Hardware design source files
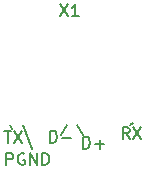
<source format=gbr>
%TF.GenerationSoftware,KiCad,Pcbnew,(6.0.2)*%
%TF.CreationDate,2023-07-25T20:57:52+03:00*%
%TF.ProjectId,Shield1,53686965-6c64-4312-9e6b-696361645f70,rev?*%
%TF.SameCoordinates,Original*%
%TF.FileFunction,Legend,Top*%
%TF.FilePolarity,Positive*%
%FSLAX46Y46*%
G04 Gerber Fmt 4.6, Leading zero omitted, Abs format (unit mm)*
G04 Created by KiCad (PCBNEW (6.0.2)) date 2023-07-25 20:57:52*
%MOMM*%
%LPD*%
G01*
G04 APERTURE LIST*
%ADD10C,0.150000*%
G04 APERTURE END LIST*
D10*
X95800000Y-28300000D02*
X96600000Y-30300000D01*
X94900000Y-28600000D02*
X94700000Y-28300000D01*
X100900000Y-29100000D02*
X100400000Y-28300000D01*
X99000000Y-29100000D02*
X99500000Y-28300000D01*
X104900000Y-28300000D02*
X105100000Y-28100000D01*
X94414285Y-31652380D02*
X94414285Y-30652380D01*
X94795238Y-30652380D01*
X94890476Y-30700000D01*
X94938095Y-30747619D01*
X94985714Y-30842857D01*
X94985714Y-30985714D01*
X94938095Y-31080952D01*
X94890476Y-31128571D01*
X94795238Y-31176190D01*
X94414285Y-31176190D01*
X95938095Y-30700000D02*
X95842857Y-30652380D01*
X95700000Y-30652380D01*
X95557142Y-30700000D01*
X95461904Y-30795238D01*
X95414285Y-30890476D01*
X95366666Y-31080952D01*
X95366666Y-31223809D01*
X95414285Y-31414285D01*
X95461904Y-31509523D01*
X95557142Y-31604761D01*
X95700000Y-31652380D01*
X95795238Y-31652380D01*
X95938095Y-31604761D01*
X95985714Y-31557142D01*
X95985714Y-31223809D01*
X95795238Y-31223809D01*
X96414285Y-31652380D02*
X96414285Y-30652380D01*
X96985714Y-31652380D01*
X96985714Y-30652380D01*
X97461904Y-31652380D02*
X97461904Y-30652380D01*
X97700000Y-30652380D01*
X97842857Y-30700000D01*
X97938095Y-30795238D01*
X97985714Y-30890476D01*
X98033333Y-31080952D01*
X98033333Y-31223809D01*
X97985714Y-31414285D01*
X97938095Y-31509523D01*
X97842857Y-31604761D01*
X97700000Y-31652380D01*
X97461904Y-31652380D01*
X98119047Y-29752380D02*
X98119047Y-28752380D01*
X98357142Y-28752380D01*
X98500000Y-28800000D01*
X98595238Y-28895238D01*
X98642857Y-28990476D01*
X98690476Y-29180952D01*
X98690476Y-29323809D01*
X98642857Y-29514285D01*
X98595238Y-29609523D01*
X98500000Y-29704761D01*
X98357142Y-29752380D01*
X98119047Y-29752380D01*
X99119047Y-29371428D02*
X99880952Y-29371428D01*
X100919047Y-30252380D02*
X100919047Y-29252380D01*
X101157142Y-29252380D01*
X101300000Y-29300000D01*
X101395238Y-29395238D01*
X101442857Y-29490476D01*
X101490476Y-29680952D01*
X101490476Y-29823809D01*
X101442857Y-30014285D01*
X101395238Y-30109523D01*
X101300000Y-30204761D01*
X101157142Y-30252380D01*
X100919047Y-30252380D01*
X101919047Y-29871428D02*
X102680952Y-29871428D01*
X102300000Y-30252380D02*
X102300000Y-29490476D01*
X104833333Y-29452380D02*
X104500000Y-28976190D01*
X104261904Y-29452380D02*
X104261904Y-28452380D01*
X104642857Y-28452380D01*
X104738095Y-28500000D01*
X104785714Y-28547619D01*
X104833333Y-28642857D01*
X104833333Y-28785714D01*
X104785714Y-28880952D01*
X104738095Y-28928571D01*
X104642857Y-28976190D01*
X104261904Y-28976190D01*
X105166666Y-28452380D02*
X105833333Y-29452380D01*
X105833333Y-28452380D02*
X105166666Y-29452380D01*
X94238095Y-28752380D02*
X94809523Y-28752380D01*
X94523809Y-29752380D02*
X94523809Y-28752380D01*
X95047619Y-28752380D02*
X95714285Y-29752380D01*
X95714285Y-28752380D02*
X95047619Y-29752380D01*
%TO.C,*%
%TO.C,X1*%
X98960476Y-18052380D02*
X99627142Y-19052380D01*
X99627142Y-18052380D02*
X98960476Y-19052380D01*
X100531904Y-19052380D02*
X99960476Y-19052380D01*
X100246190Y-19052380D02*
X100246190Y-18052380D01*
X100150952Y-18195238D01*
X100055714Y-18290476D01*
X99960476Y-18338095D01*
%TO.C,*%
%TD*%
M02*

</source>
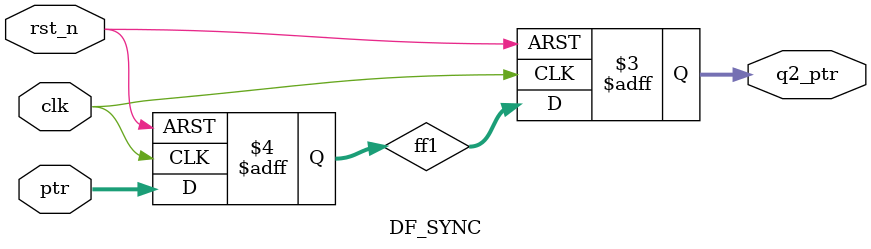
<source format=sv>
module DF_SYNC(
input wire clk, rst_n,
input wire [3:0] ptr,
output reg [3:0] q2_ptr
);
reg [3:0] ff1;
always@(posedge clk or negedge rst_n)
begin
    if(!rst_n)
    begin
        ff1 <= 4'd0;
        q2_ptr <= 4'd0;
    end
    else begin
        ff1 <= ptr;
        q2_ptr <= ff1;
    end
end
endmodule
</source>
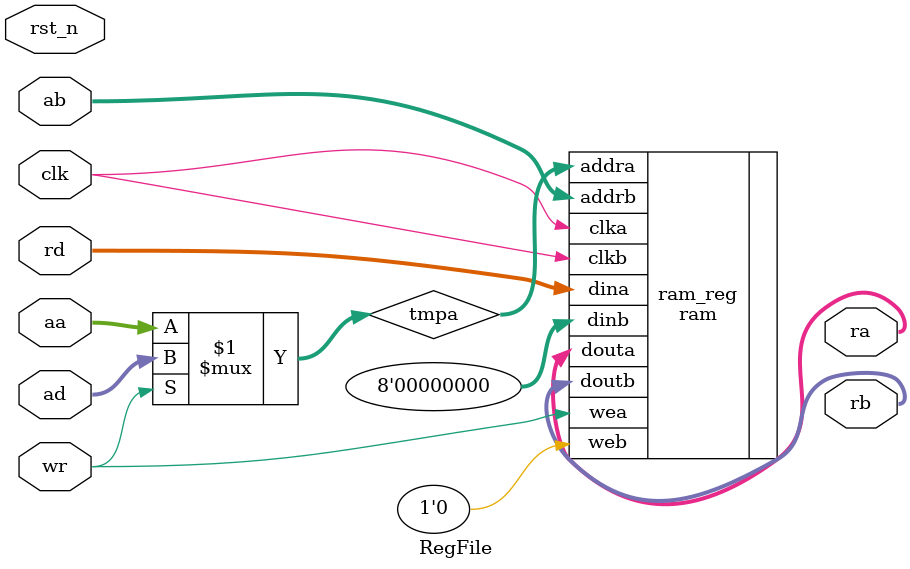
<source format=v>
`timescale 1ns / 1ps
module RegFile(
	ra, rb, 
	wr, rd, aa, ab, ad, 
	clk, rst_n
	);

	output wire [7:0] ra;
	output wire [7:0] rb;
	input wr;
	input [7:0] rd;
	input [5:0] aa;
	input [5:0] ab;
	input [5:0] ad;
	input clk, rst_n;

	wire [5:0] tmpa;		// tmp addr, equal to aa (read) or ad (write)

	ram ram_reg(		// a true dual-port ram
						// use port a & b to read, use a to write
		.clka(clk),
		.clkb(clk),
		.addra(tmpa),		// write addr
		.addrb(ab),		// read addr
		.douta(ra),		// read data
		.doutb(rb),		// read data
		.dina(rd),		// write db
		.dinb(8'd0),		// write db
		.wea(wr),		// write enable
		.web(1'b0)		// always read
	);

	assign tmpa = wr ? ad : aa;

endmodule

</source>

● **Exercise brief**:
Gather from the records above every line containing the string "tmpa".

● **Task response**:
	wire [5:0] tmpa;		// tmp addr, equal to aa (read) or ad (write)
		.addra(tmpa),		// write addr
	assign tmpa = wr ? ad : aa;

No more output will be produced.